- Location: Rome, Tennessee, U.S.
- Date: March 15, 1901; 125 years ago
- Attack type: Lynching
- Victim: Ballie Crutchfield
- Perpetrator: White mob
- Motive: Revenge for an alleged theft committed by the victim's brother, racism against African Americans

= Lynching of Ballie Crutchfield =

1901 murder of a Black woman in Tennessee

On March 15, 1901, an African American woman named Ballie Crutchfield was lynched by a white mob in Rome, Tennessee. The mob had tried to murder her brother earlier that night, but was unsuccessful and took vengeance on his sister Ballie - she was bound, shot, and thrown into a creek.

==Background and events==
The week before the murder, rumors spread that a white man in Rome had lost wallet containing $120, had been found by a Black child and given to a Black man, William Crutchfield. Accused of theft, Crutchfield was quickly arrested and thrown in jail. A white mob sprang him from jail but he escaped as they tried to lynch him. When they couldn't find him, the mob took vengeance on Crutchfield's sister. She was taken out of town, and with her hands tied behind her back, she was shot and thrown into a creek.

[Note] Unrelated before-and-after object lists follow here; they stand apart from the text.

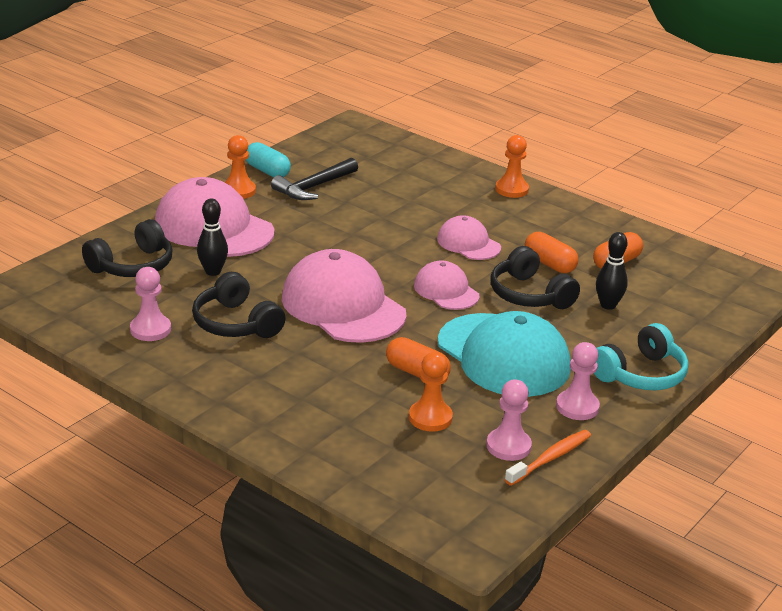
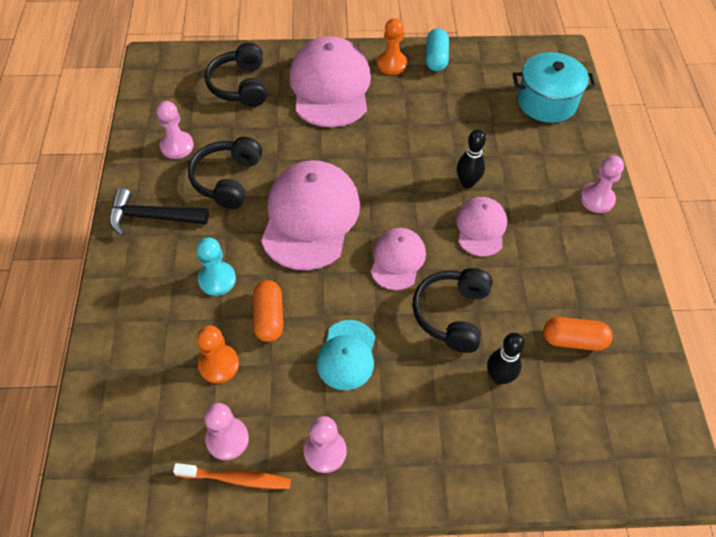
camera: 50 degrees right, 25 degrees up
black headphones [82,219,173,277] -> black headphones turned 75 degrees clockwise [205,43,267,107]
black bowling pin [197,199,228,276] -> black bowling pin moved to [457,129,486,188]
black hammer [271,157,358,200] -> black hammer moved to [109,188,209,236]
turquoise cap [438,311,571,397] -> turquoise cap [316,320,375,390], size x0.54
orange pawn [495,135,529,198] -> pink pawn [580,155,624,213]
orange capsule [525,232,578,273] -> none
turquoise headphones [594,323,689,390] -> none
none -> turquoise pawn [197,237,236,296]
none -> turquoise pot [513,52,596,123]

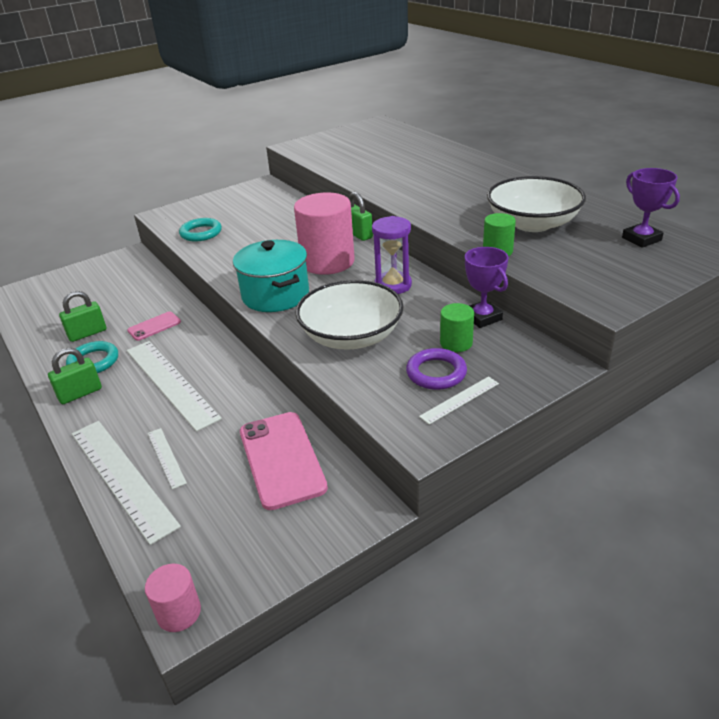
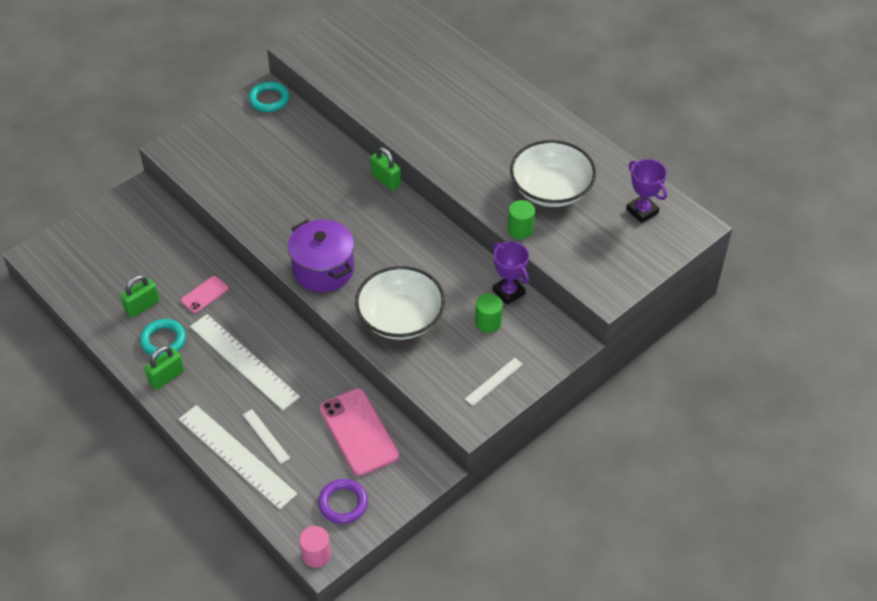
camera: 10 degrees left, 15 degrees up
turquoise ring [179,218,222,242] -> turquoise ring moved to [249,82,289,112]
turquoise pot [233,240,309,312] -> purple pot [288,219,354,292]
pink cylinder [294,192,355,275] -> none
purple hourglass [372,216,412,294] -> none
purple ring [406,348,467,390] -> purple ring moved to [318,479,368,524]

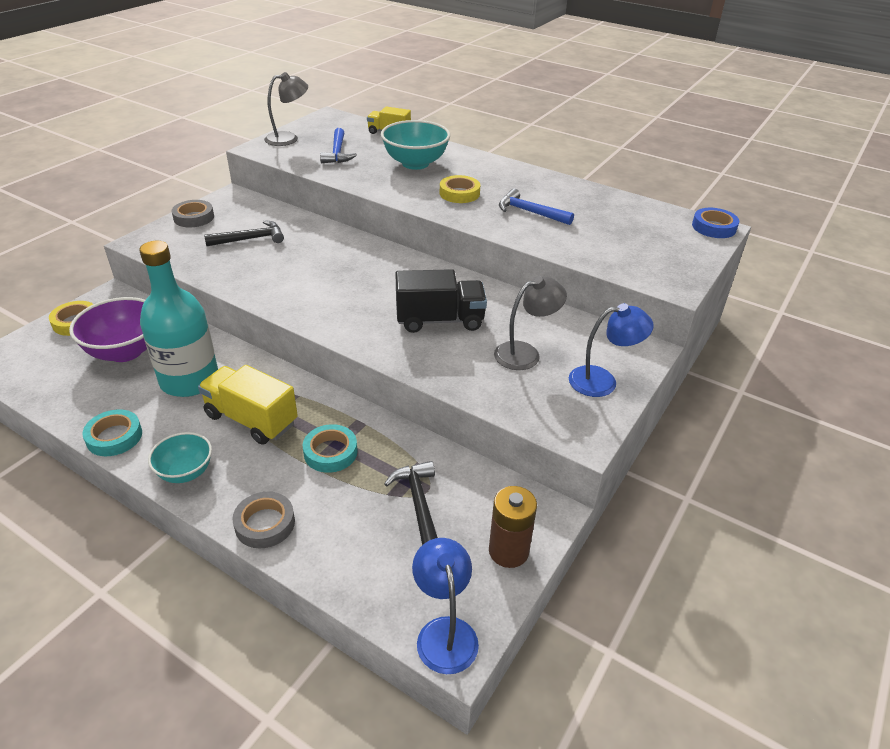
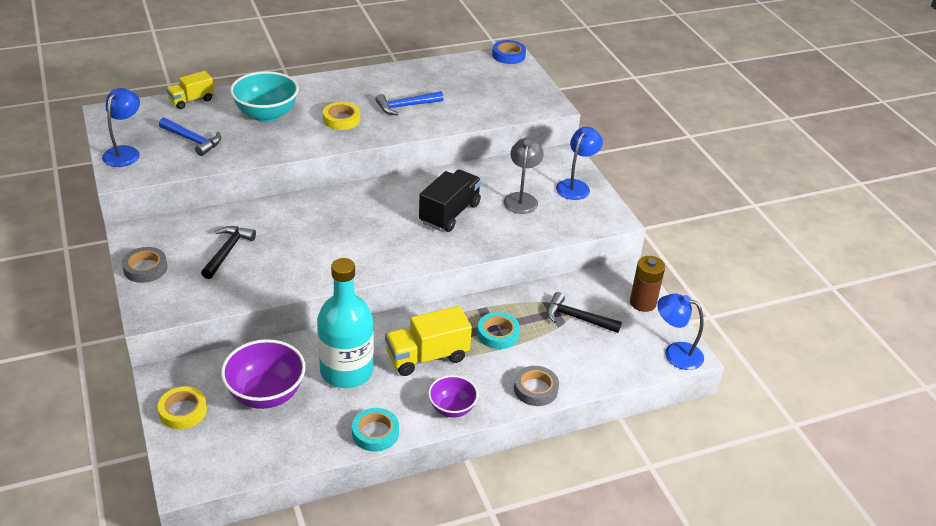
camera: 55 degrees left, 0 degrees up
turquoise bowl [148,432,212,483] -> purple bowl [428,375,478,417]
grey lamp [264,72,308,146] -> blue lamp [102,88,140,167]

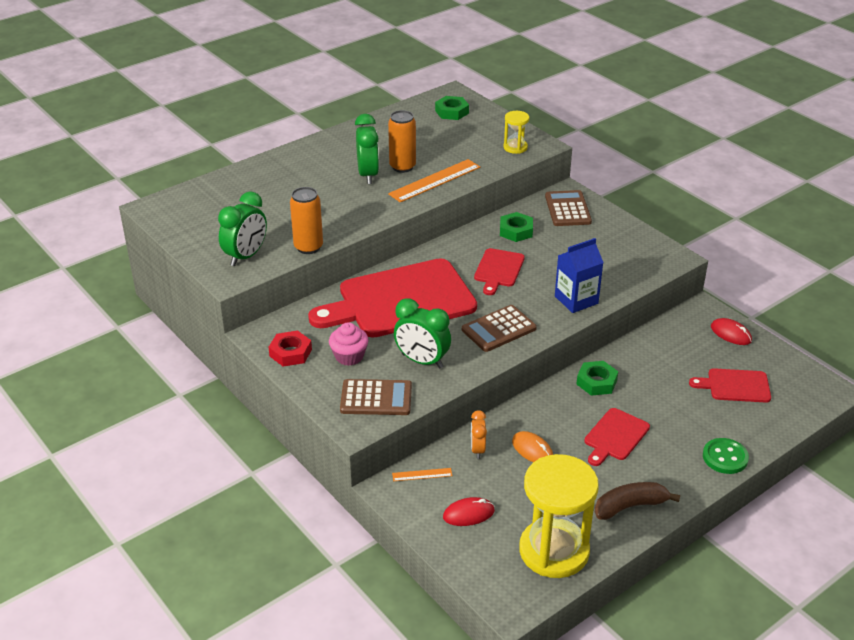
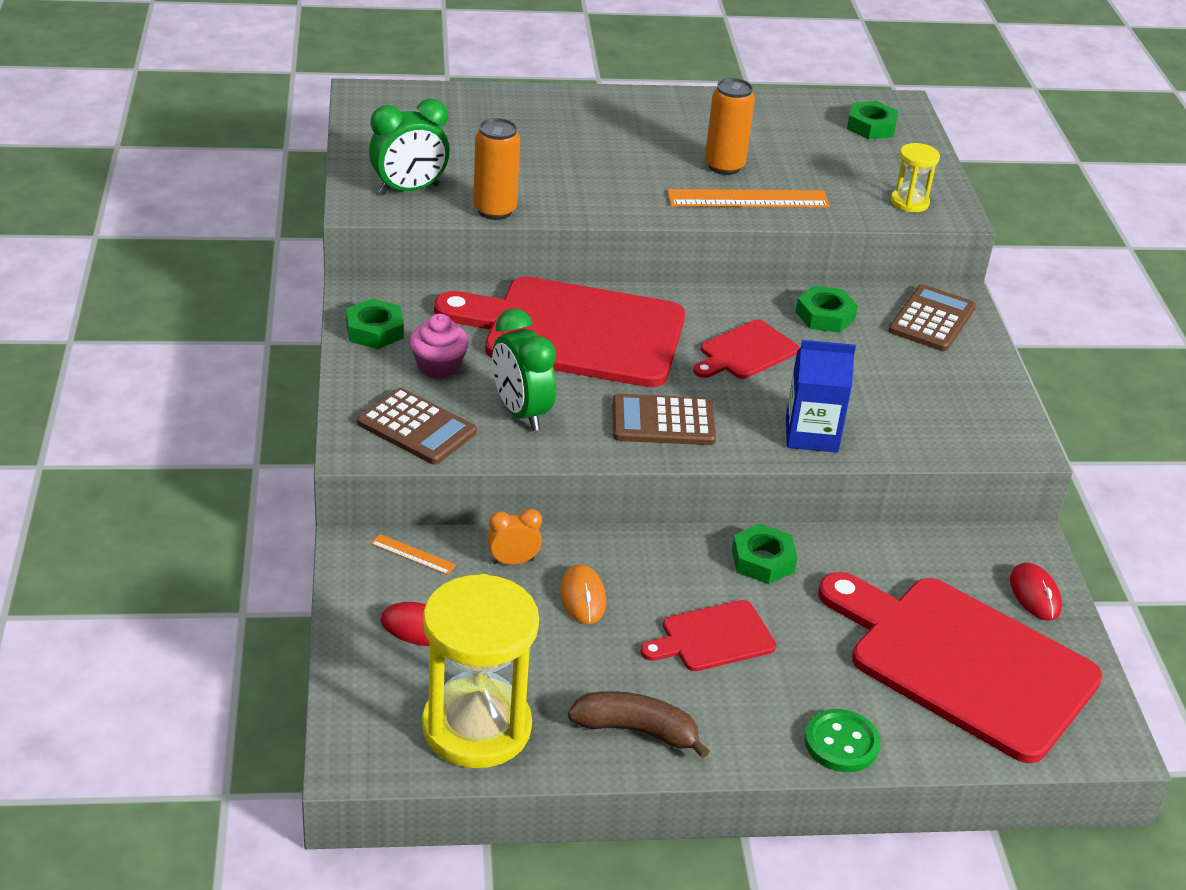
camera: 30 degrees right, 0 degrees up
red nut [269,330,312,367] -> green nut [346,299,404,349]
green clock [355,114,379,184] -> none
orange clock [471,410,487,459] -> orange clock turned 45 degrees clockwise [487,509,542,565]
red cutting board [689,368,771,403] -> red cutting board [818,572,1103,763], size x2.15

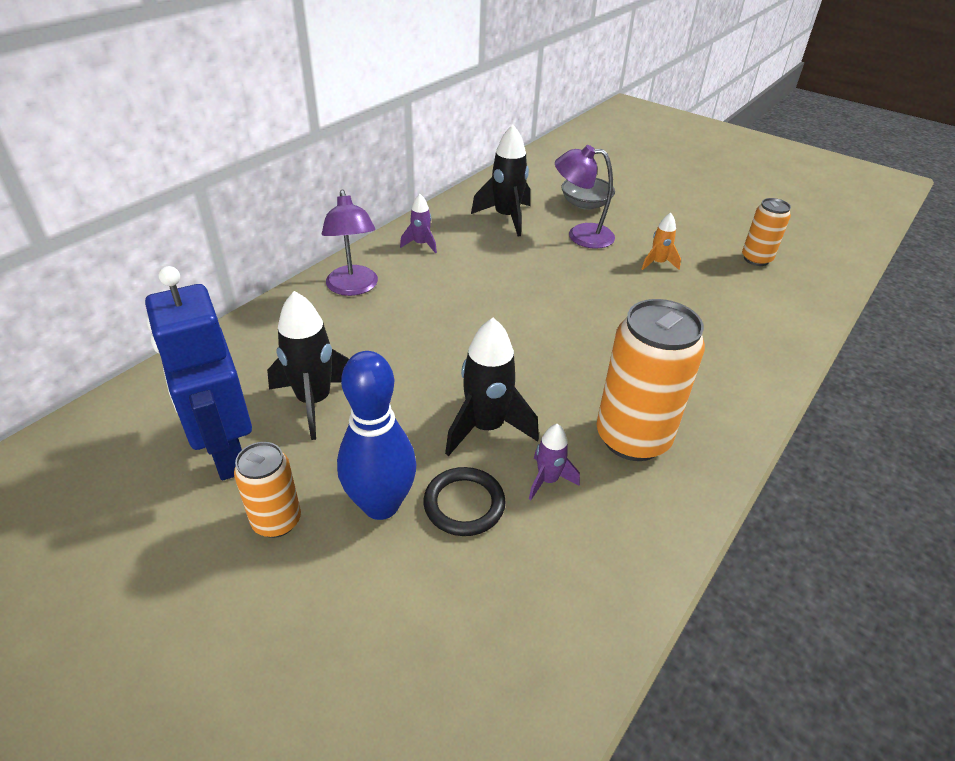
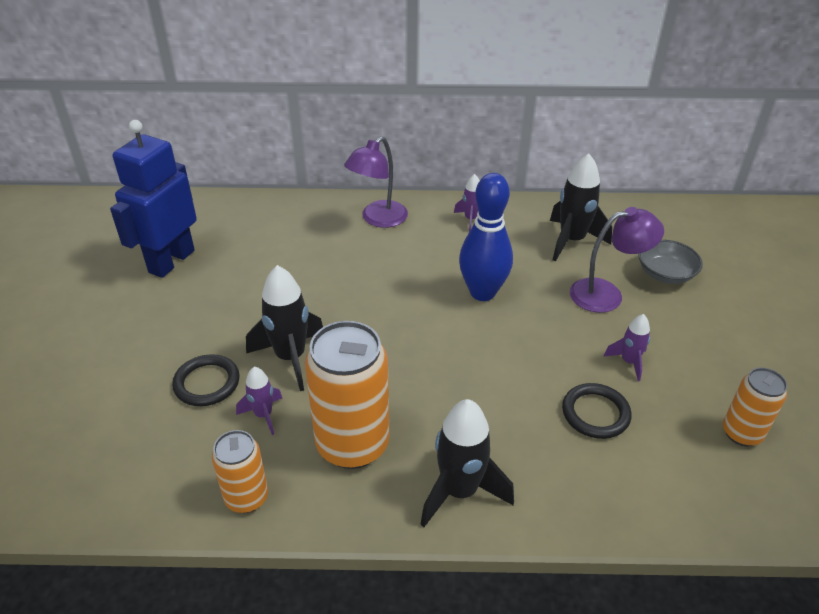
camera: 55 degrees right, 0 degrees up
orange can [234,442,301,538] -> orange can moved to [212,430,268,513]
black rocket [267,291,349,440] -> black rocket moved to [421,399,514,527]
blue bowling pin [337,351,416,520] -> blue bowling pin moved to [459,173,513,301]
purple lamp [555,145,615,249] -> purple lamp turned 105 degrees clockwise [570,207,664,313]
orange rocket [642,213,681,270] -> purple rocket [603,314,650,381]
none -> black ring [562,383,632,439]

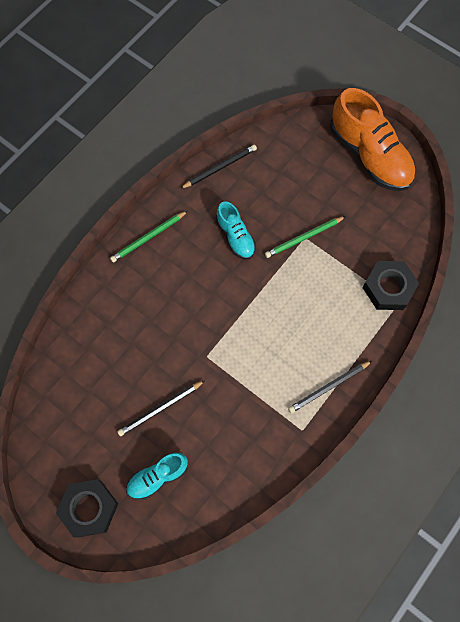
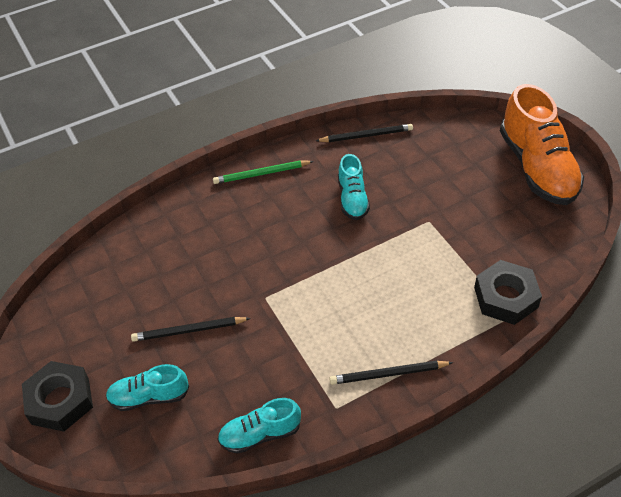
camera: 25 degrees right, 20 degrees down
green pencil [265,216,346,258] -> none
none -> turquoise shoe [217,398,301,454]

Her body was removed from the creek the next morning. Nobody was prosecuted for the murder; the New-York Tribune wrote on March 16, 1901, "The Coroner's jury found the usual verdict that the woman came to her death at the hands of parties unknown."

==Legacy==
The Sacred Heart Review reported and commented on the lynching on March 23, 1901:
It is a very dull week indeed that does not now bring in the news that a negro has been lynched in some corner of our great, freedom-loving country, where all men are created free and equal, and where education and enlightenment is so far advanced that there is never the least difference made in dealing out justice to white man or negro. The excuse offered by those addicted to the lynching habit is that it is the only form of justice that is swift, sure and appropriate punishment for the crimes against white women which negroes are said to be most prone to commit. But sometimes lynching is visited upon negroes who are accused of other crimes. For instance, last week a negro woman named Ballie Crutchfield was shot to death near Rome, Term., by a mob, on suspicion that she was concerned in the theft of a pocketbook containing $120, lost by Walter Sampson a week ago. The pocketbook had been found by a brother of the woman. He was arrested, but escaped from the lynching mob, who became enraged and killed the woman instead.

Crutchfield's murder is one of the many lynchings remembered at the National Memorial for Peace and Justice in Montgomery, Alabama.